TASK TO CARRY OUT
Reproduce the material word for word, from its start through the line that contains "523.6], [0, 0, 1]] dist [0.001548, 0.000028]", inclusive. Leave the pictures out of your answer.

======== DATA SHOWN

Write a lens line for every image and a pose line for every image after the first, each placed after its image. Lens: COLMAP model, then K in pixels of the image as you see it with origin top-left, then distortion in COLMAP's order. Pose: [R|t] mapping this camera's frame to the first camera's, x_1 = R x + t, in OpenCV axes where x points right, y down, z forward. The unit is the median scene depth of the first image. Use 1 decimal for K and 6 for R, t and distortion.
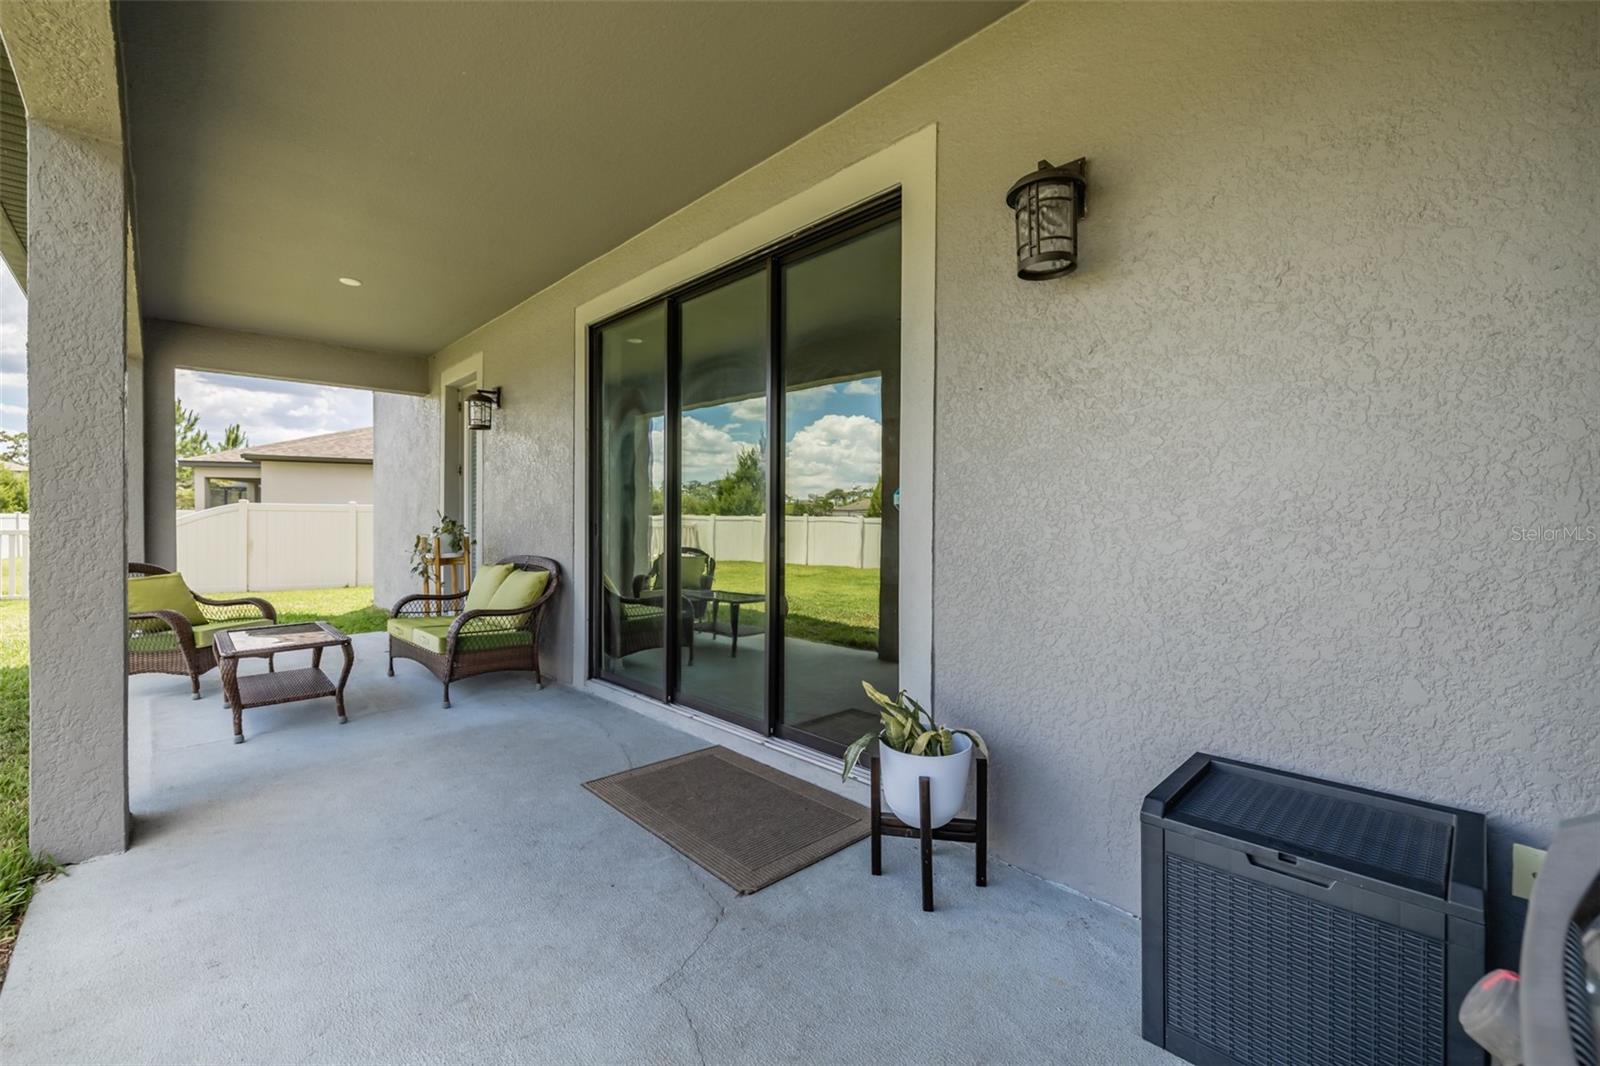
lens RADIAL K [[690.2, 0, 797.5], [0, 690.2, 523.6], [0, 0, 1]] dist [0.001548, 0.000028]
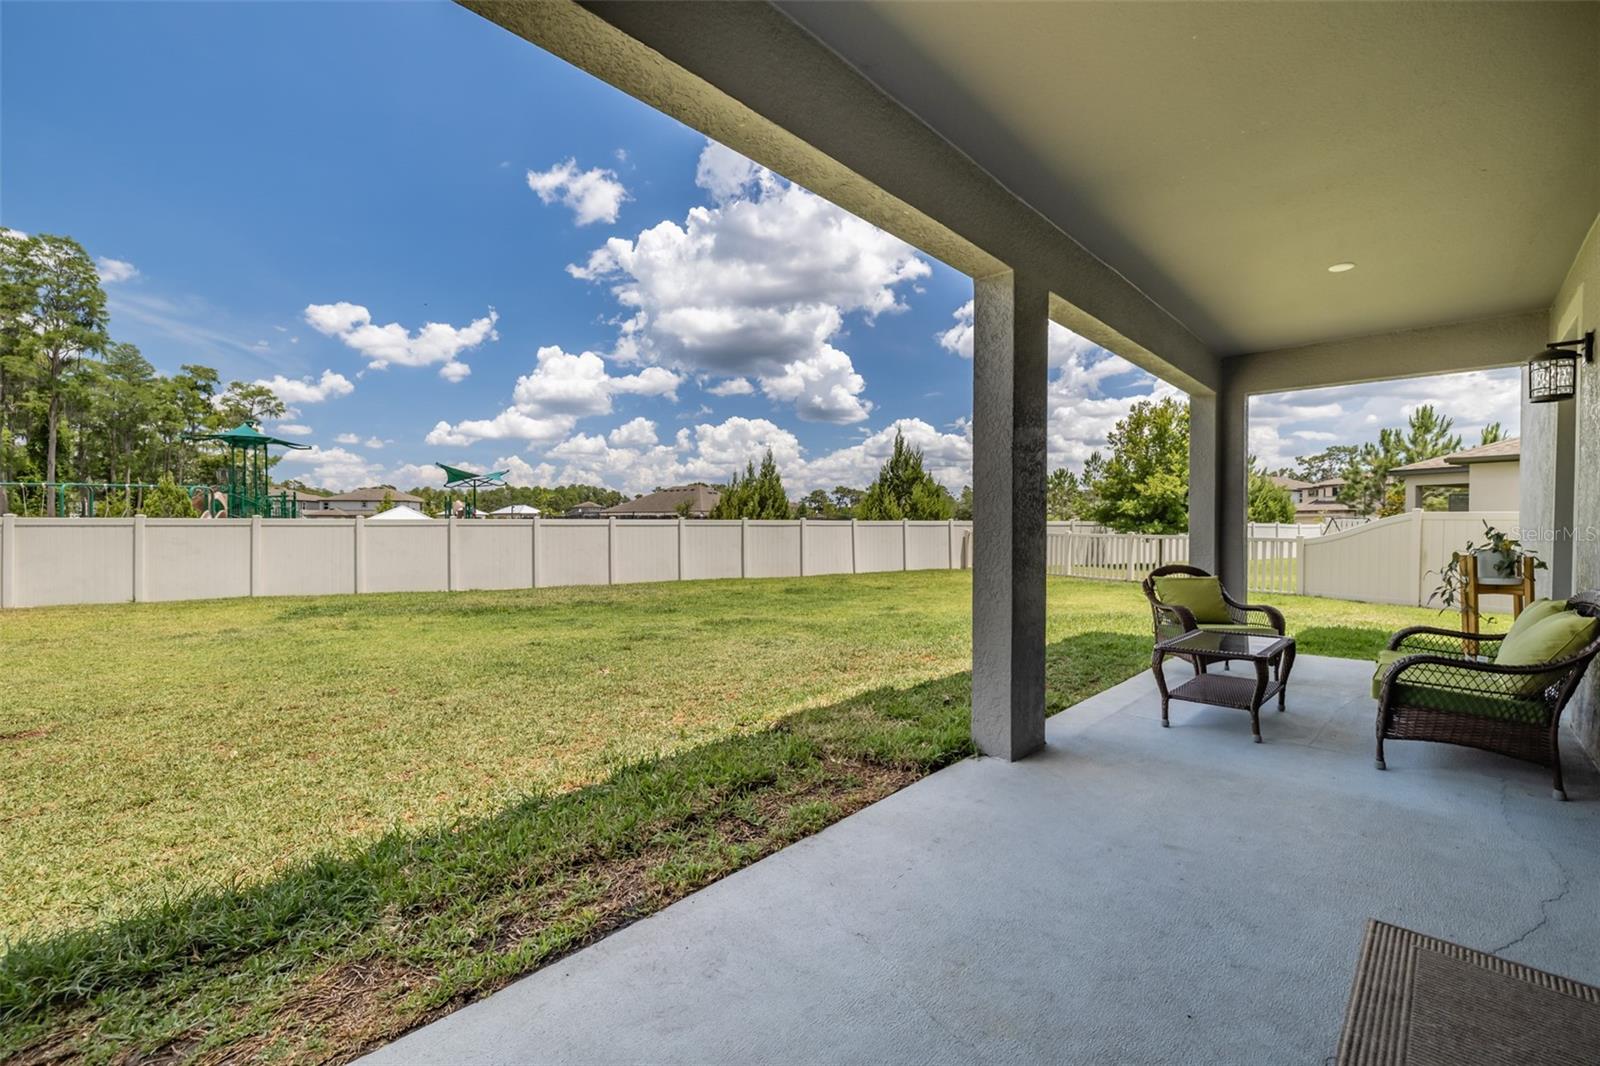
lens RADIAL K [[690.2, 0, 793.9], [0, 690.2, 529.1], [0, 0, 1]] dist [0.001548, 0.000028]
pose [[0.044811, 0.006042, -0.998977, 0.223292], [-0.010883, 0.999925, 0.005560, -0.005654], [0.998936, 0.010623, 0.044873, 0.248320]]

================

TASK ANSWER
Write a lens line for every image and a pose line for every image after the first, each placed after its image. Lens: COLMAP model, then K in pixels of the image as you see it with origin top-left, then distortion in COLMAP's order. Pose: [R|t] mapping this camera's frame to the first camera's, x_1 = R x + t, in OpenCV axes where x points right, y down, z forward. The unit is the median scene depth of the first image. Use 1 decimal for K and 6 for R, t and distortion.
lens RADIAL K [[690.2, 0, 797.5], [0, 690.2, 523.6], [0, 0, 1]] dist [0.001548, 0.000028]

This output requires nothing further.